::: RECORDS FOR THE TASK :::

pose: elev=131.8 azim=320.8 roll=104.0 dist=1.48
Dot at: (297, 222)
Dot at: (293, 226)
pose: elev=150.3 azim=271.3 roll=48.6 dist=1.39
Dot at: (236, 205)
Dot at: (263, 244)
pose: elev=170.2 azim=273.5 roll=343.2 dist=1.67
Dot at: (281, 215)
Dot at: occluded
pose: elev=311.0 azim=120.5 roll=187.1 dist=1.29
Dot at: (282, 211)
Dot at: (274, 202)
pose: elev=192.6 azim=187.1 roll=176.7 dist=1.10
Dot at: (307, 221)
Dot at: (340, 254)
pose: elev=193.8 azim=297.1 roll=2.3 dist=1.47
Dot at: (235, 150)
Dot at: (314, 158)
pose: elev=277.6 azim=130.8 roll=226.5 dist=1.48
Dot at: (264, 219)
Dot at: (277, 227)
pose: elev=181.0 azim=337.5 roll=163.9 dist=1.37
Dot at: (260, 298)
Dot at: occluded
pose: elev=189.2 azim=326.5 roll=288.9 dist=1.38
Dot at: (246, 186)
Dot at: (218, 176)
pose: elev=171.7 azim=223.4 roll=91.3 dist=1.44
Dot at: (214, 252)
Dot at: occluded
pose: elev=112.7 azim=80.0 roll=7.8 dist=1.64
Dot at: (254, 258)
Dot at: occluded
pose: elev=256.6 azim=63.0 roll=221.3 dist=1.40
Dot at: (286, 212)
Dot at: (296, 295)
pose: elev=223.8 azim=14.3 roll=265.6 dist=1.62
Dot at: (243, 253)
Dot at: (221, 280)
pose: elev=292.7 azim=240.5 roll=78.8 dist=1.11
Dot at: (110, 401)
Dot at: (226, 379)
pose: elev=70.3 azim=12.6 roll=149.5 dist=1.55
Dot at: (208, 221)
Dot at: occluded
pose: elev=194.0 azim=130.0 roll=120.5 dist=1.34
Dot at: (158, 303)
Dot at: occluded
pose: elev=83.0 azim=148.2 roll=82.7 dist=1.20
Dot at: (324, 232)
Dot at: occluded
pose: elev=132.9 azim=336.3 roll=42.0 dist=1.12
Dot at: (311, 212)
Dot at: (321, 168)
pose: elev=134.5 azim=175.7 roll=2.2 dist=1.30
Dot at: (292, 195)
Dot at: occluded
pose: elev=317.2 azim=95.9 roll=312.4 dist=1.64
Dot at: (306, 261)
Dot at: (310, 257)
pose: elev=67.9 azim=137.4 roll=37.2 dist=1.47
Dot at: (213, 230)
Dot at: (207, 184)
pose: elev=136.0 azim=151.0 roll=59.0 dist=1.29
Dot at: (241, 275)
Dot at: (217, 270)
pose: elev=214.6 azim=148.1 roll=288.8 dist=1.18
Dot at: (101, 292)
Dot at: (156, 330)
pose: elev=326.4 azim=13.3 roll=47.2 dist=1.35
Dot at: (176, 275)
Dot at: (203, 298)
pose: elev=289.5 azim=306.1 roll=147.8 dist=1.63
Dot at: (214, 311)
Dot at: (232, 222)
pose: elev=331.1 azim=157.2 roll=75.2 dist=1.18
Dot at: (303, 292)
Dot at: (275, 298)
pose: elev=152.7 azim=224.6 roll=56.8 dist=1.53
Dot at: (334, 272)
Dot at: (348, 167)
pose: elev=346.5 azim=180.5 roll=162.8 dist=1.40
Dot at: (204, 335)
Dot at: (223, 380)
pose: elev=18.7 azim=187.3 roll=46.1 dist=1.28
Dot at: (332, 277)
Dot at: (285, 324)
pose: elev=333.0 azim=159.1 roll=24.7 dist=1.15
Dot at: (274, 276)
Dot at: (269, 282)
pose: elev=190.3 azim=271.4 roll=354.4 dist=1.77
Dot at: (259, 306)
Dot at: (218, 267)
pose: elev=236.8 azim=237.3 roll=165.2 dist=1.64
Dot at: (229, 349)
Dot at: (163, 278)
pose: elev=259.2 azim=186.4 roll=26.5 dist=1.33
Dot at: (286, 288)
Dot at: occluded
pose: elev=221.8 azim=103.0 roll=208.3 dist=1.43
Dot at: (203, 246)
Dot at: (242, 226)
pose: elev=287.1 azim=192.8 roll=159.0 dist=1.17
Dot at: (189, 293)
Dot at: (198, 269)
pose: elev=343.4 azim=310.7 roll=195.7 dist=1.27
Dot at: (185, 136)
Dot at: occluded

:::

=== INSTRUCTIONS TO FOLLOW ===
Output every line of the data above as a Markdown table with the columns Row and Line. Number the lines in order and leave out any blank lines.

=== TASK RESULT ===
| Row | Line |
|---|---|
| 1 | pose: elev=131.8 azim=320.8 roll=104.0 dist=1.48 |
| 2 | Dot at: (297, 222) |
| 3 | Dot at: (293, 226) |
| 4 | pose: elev=150.3 azim=271.3 roll=48.6 dist=1.39 |
| 5 | Dot at: (236, 205) |
| 6 | Dot at: (263, 244) |
| 7 | pose: elev=170.2 azim=273.5 roll=343.2 dist=1.67 |
| 8 | Dot at: (281, 215) |
| 9 | Dot at: occluded |
| 10 | pose: elev=311.0 azim=120.5 roll=187.1 dist=1.29 |
| 11 | Dot at: (282, 211) |
| 12 | Dot at: (274, 202) |
| 13 | pose: elev=192.6 azim=187.1 roll=176.7 dist=1.10 |
| 14 | Dot at: (307, 221) |
| 15 | Dot at: (340, 254) |
| 16 | pose: elev=193.8 azim=297.1 roll=2.3 dist=1.47 |
| 17 | Dot at: (235, 150) |
| 18 | Dot at: (314, 158) |
| 19 | pose: elev=277.6 azim=130.8 roll=226.5 dist=1.48 |
| 20 | Dot at: (264, 219) |
| 21 | Dot at: (277, 227) |
| 22 | pose: elev=181.0 azim=337.5 roll=163.9 dist=1.37 |
| 23 | Dot at: (260, 298) |
| 24 | Dot at: occluded |
| 25 | pose: elev=189.2 azim=326.5 roll=288.9 dist=1.38 |
| 26 | Dot at: (246, 186) |
| 27 | Dot at: (218, 176) |
| 28 | pose: elev=171.7 azim=223.4 roll=91.3 dist=1.44 |
| 29 | Dot at: (214, 252) |
| 30 | Dot at: occluded |
| 31 | pose: elev=112.7 azim=80.0 roll=7.8 dist=1.64 |
| 32 | Dot at: (254, 258) |
| 33 | Dot at: occluded |
| 34 | pose: elev=256.6 azim=63.0 roll=221.3 dist=1.40 |
| 35 | Dot at: (286, 212) |
| 36 | Dot at: (296, 295) |
| 37 | pose: elev=223.8 azim=14.3 roll=265.6 dist=1.62 |
| 38 | Dot at: (243, 253) |
| 39 | Dot at: (221, 280) |
| 40 | pose: elev=292.7 azim=240.5 roll=78.8 dist=1.11 |
| 41 | Dot at: (110, 401) |
| 42 | Dot at: (226, 379) |
| 43 | pose: elev=70.3 azim=12.6 roll=149.5 dist=1.55 |
| 44 | Dot at: (208, 221) |
| 45 | Dot at: occluded |
| 46 | pose: elev=194.0 azim=130.0 roll=120.5 dist=1.34 |
| 47 | Dot at: (158, 303) |
| 48 | Dot at: occluded |
| 49 | pose: elev=83.0 azim=148.2 roll=82.7 dist=1.20 |
| 50 | Dot at: (324, 232) |
| 51 | Dot at: occluded |
| 52 | pose: elev=132.9 azim=336.3 roll=42.0 dist=1.12 |
| 53 | Dot at: (311, 212) |
| 54 | Dot at: (321, 168) |
| 55 | pose: elev=134.5 azim=175.7 roll=2.2 dist=1.30 |
| 56 | Dot at: (292, 195) |
| 57 | Dot at: occluded |
| 58 | pose: elev=317.2 azim=95.9 roll=312.4 dist=1.64 |
| 59 | Dot at: (306, 261) |
| 60 | Dot at: (310, 257) |
| 61 | pose: elev=67.9 azim=137.4 roll=37.2 dist=1.47 |
| 62 | Dot at: (213, 230) |
| 63 | Dot at: (207, 184) |
| 64 | pose: elev=136.0 azim=151.0 roll=59.0 dist=1.29 |
| 65 | Dot at: (241, 275) |
| 66 | Dot at: (217, 270) |
| 67 | pose: elev=214.6 azim=148.1 roll=288.8 dist=1.18 |
| 68 | Dot at: (101, 292) |
| 69 | Dot at: (156, 330) |
| 70 | pose: elev=326.4 azim=13.3 roll=47.2 dist=1.35 |
| 71 | Dot at: (176, 275) |
| 72 | Dot at: (203, 298) |
| 73 | pose: elev=289.5 azim=306.1 roll=147.8 dist=1.63 |
| 74 | Dot at: (214, 311) |
| 75 | Dot at: (232, 222) |
| 76 | pose: elev=331.1 azim=157.2 roll=75.2 dist=1.18 |
| 77 | Dot at: (303, 292) |
| 78 | Dot at: (275, 298) |
| 79 | pose: elev=152.7 azim=224.6 roll=56.8 dist=1.53 |
| 80 | Dot at: (334, 272) |
| 81 | Dot at: (348, 167) |
| 82 | pose: elev=346.5 azim=180.5 roll=162.8 dist=1.40 |
| 83 | Dot at: (204, 335) |
| 84 | Dot at: (223, 380) |
| 85 | pose: elev=18.7 azim=187.3 roll=46.1 dist=1.28 |
| 86 | Dot at: (332, 277) |
| 87 | Dot at: (285, 324) |
| 88 | pose: elev=333.0 azim=159.1 roll=24.7 dist=1.15 |
| 89 | Dot at: (274, 276) |
| 90 | Dot at: (269, 282) |
| 91 | pose: elev=190.3 azim=271.4 roll=354.4 dist=1.77 |
| 92 | Dot at: (259, 306) |
| 93 | Dot at: (218, 267) |
| 94 | pose: elev=236.8 azim=237.3 roll=165.2 dist=1.64 |
| 95 | Dot at: (229, 349) |
| 96 | Dot at: (163, 278) |
| 97 | pose: elev=259.2 azim=186.4 roll=26.5 dist=1.33 |
| 98 | Dot at: (286, 288) |
| 99 | Dot at: occluded |
| 100 | pose: elev=221.8 azim=103.0 roll=208.3 dist=1.43 |
| 101 | Dot at: (203, 246) |
| 102 | Dot at: (242, 226) |
| 103 | pose: elev=287.1 azim=192.8 roll=159.0 dist=1.17 |
| 104 | Dot at: (189, 293) |
| 105 | Dot at: (198, 269) |
| 106 | pose: elev=343.4 azim=310.7 roll=195.7 dist=1.27 |
| 107 | Dot at: (185, 136) |
| 108 | Dot at: occluded |